What to produce => Please copy the entries below from the line that has "genus: Juncus" through the line that has "scientific name: Piptochaetium avenaceum", swapping "phylum" for "division" and leaving everything else unchanged. Return only those lines.

++++++++

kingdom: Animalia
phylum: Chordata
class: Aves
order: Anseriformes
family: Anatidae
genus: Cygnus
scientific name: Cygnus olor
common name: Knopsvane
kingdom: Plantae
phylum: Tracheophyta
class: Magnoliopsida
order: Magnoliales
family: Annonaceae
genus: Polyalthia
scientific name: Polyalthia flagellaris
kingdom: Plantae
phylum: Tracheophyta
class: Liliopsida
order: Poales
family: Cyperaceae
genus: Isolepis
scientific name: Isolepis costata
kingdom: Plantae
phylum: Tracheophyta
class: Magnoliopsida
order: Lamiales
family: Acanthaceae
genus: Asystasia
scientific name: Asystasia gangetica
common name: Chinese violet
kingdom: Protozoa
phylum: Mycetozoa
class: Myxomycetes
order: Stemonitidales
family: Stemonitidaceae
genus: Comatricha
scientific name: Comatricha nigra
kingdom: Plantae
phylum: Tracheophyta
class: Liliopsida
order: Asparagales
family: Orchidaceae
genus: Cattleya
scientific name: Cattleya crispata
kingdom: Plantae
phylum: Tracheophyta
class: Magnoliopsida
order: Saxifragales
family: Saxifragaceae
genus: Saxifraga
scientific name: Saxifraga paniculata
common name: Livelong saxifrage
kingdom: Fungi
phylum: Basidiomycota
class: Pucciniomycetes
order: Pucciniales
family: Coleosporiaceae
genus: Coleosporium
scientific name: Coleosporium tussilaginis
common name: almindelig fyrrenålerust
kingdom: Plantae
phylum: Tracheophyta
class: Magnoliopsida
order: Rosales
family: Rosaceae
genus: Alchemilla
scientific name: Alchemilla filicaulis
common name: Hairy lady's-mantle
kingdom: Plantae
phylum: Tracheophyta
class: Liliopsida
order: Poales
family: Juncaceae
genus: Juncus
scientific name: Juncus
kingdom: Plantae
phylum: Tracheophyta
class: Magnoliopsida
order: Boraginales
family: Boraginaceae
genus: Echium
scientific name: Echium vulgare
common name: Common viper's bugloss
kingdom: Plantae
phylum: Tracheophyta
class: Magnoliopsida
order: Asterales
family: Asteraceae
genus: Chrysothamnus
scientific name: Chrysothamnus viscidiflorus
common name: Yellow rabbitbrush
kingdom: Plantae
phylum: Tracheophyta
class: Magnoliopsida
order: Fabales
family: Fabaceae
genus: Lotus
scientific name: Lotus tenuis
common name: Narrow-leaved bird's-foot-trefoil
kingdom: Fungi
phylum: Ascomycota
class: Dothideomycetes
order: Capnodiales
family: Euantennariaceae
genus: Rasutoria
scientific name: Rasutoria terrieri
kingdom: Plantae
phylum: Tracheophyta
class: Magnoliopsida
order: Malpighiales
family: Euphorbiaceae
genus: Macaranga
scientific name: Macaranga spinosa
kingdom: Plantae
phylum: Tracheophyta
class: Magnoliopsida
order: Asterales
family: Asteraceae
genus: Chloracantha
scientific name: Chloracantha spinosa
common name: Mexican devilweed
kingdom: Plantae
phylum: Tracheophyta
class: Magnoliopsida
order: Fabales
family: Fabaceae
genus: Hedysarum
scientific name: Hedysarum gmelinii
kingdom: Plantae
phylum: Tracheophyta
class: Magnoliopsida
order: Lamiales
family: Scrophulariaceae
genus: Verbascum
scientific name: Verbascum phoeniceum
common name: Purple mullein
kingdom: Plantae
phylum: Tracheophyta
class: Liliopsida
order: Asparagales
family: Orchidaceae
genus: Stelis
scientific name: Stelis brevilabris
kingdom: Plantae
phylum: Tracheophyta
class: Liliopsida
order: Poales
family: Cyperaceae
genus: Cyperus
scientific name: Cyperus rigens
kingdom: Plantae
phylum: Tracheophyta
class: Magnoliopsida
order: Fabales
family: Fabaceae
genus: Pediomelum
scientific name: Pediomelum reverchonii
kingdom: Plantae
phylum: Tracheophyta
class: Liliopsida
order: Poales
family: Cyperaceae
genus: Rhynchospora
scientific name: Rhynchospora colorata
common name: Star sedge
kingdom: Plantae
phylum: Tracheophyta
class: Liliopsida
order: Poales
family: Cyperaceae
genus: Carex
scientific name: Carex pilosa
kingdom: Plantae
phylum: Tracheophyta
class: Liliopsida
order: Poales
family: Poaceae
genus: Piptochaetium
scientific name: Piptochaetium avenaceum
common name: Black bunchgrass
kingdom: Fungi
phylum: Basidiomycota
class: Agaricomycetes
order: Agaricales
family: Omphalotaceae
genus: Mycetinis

++++++++

Result =>
genus: Juncus
scientific name: Juncus
kingdom: Plantae
division: Tracheophyta
class: Magnoliopsida
order: Boraginales
family: Boraginaceae
genus: Echium
scientific name: Echium vulgare
common name: Common viper's bugloss
kingdom: Plantae
division: Tracheophyta
class: Magnoliopsida
order: Asterales
family: Asteraceae
genus: Chrysothamnus
scientific name: Chrysothamnus viscidiflorus
common name: Yellow rabbitbrush
kingdom: Plantae
division: Tracheophyta
class: Magnoliopsida
order: Fabales
family: Fabaceae
genus: Lotus
scientific name: Lotus tenuis
common name: Narrow-leaved bird's-foot-trefoil
kingdom: Fungi
division: Ascomycota
class: Dothideomycetes
order: Capnodiales
family: Euantennariaceae
genus: Rasutoria
scientific name: Rasutoria terrieri
kingdom: Plantae
division: Tracheophyta
class: Magnoliopsida
order: Malpighiales
family: Euphorbiaceae
genus: Macaranga
scientific name: Macaranga spinosa
kingdom: Plantae
division: Tracheophyta
class: Magnoliopsida
order: Asterales
family: Asteraceae
genus: Chloracantha
scientific name: Chloracantha spinosa
common name: Mexican devilweed
kingdom: Plantae
division: Tracheophyta
class: Magnoliopsida
order: Fabales
family: Fabaceae
genus: Hedysarum
scientific name: Hedysarum gmelinii
kingdom: Plantae
division: Tracheophyta
class: Magnoliopsida
order: Lamiales
family: Scrophulariaceae
genus: Verbascum
scientific name: Verbascum phoeniceum
common name: Purple mullein
kingdom: Plantae
division: Tracheophyta
class: Liliopsida
order: Asparagales
family: Orchidaceae
genus: Stelis
scientific name: Stelis brevilabris
kingdom: Plantae
division: Tracheophyta
class: Liliopsida
order: Poales
family: Cyperaceae
genus: Cyperus
scientific name: Cyperus rigens
kingdom: Plantae
division: Tracheophyta
class: Magnoliopsida
order: Fabales
family: Fabaceae
genus: Pediomelum
scientific name: Pediomelum reverchonii
kingdom: Plantae
division: Tracheophyta
class: Liliopsida
order: Poales
family: Cyperaceae
genus: Rhynchospora
scientific name: Rhynchospora colorata
common name: Star sedge
kingdom: Plantae
division: Tracheophyta
class: Liliopsida
order: Poales
family: Cyperaceae
genus: Carex
scientific name: Carex pilosa
kingdom: Plantae
division: Tracheophyta
class: Liliopsida
order: Poales
family: Poaceae
genus: Piptochaetium
scientific name: Piptochaetium avenaceum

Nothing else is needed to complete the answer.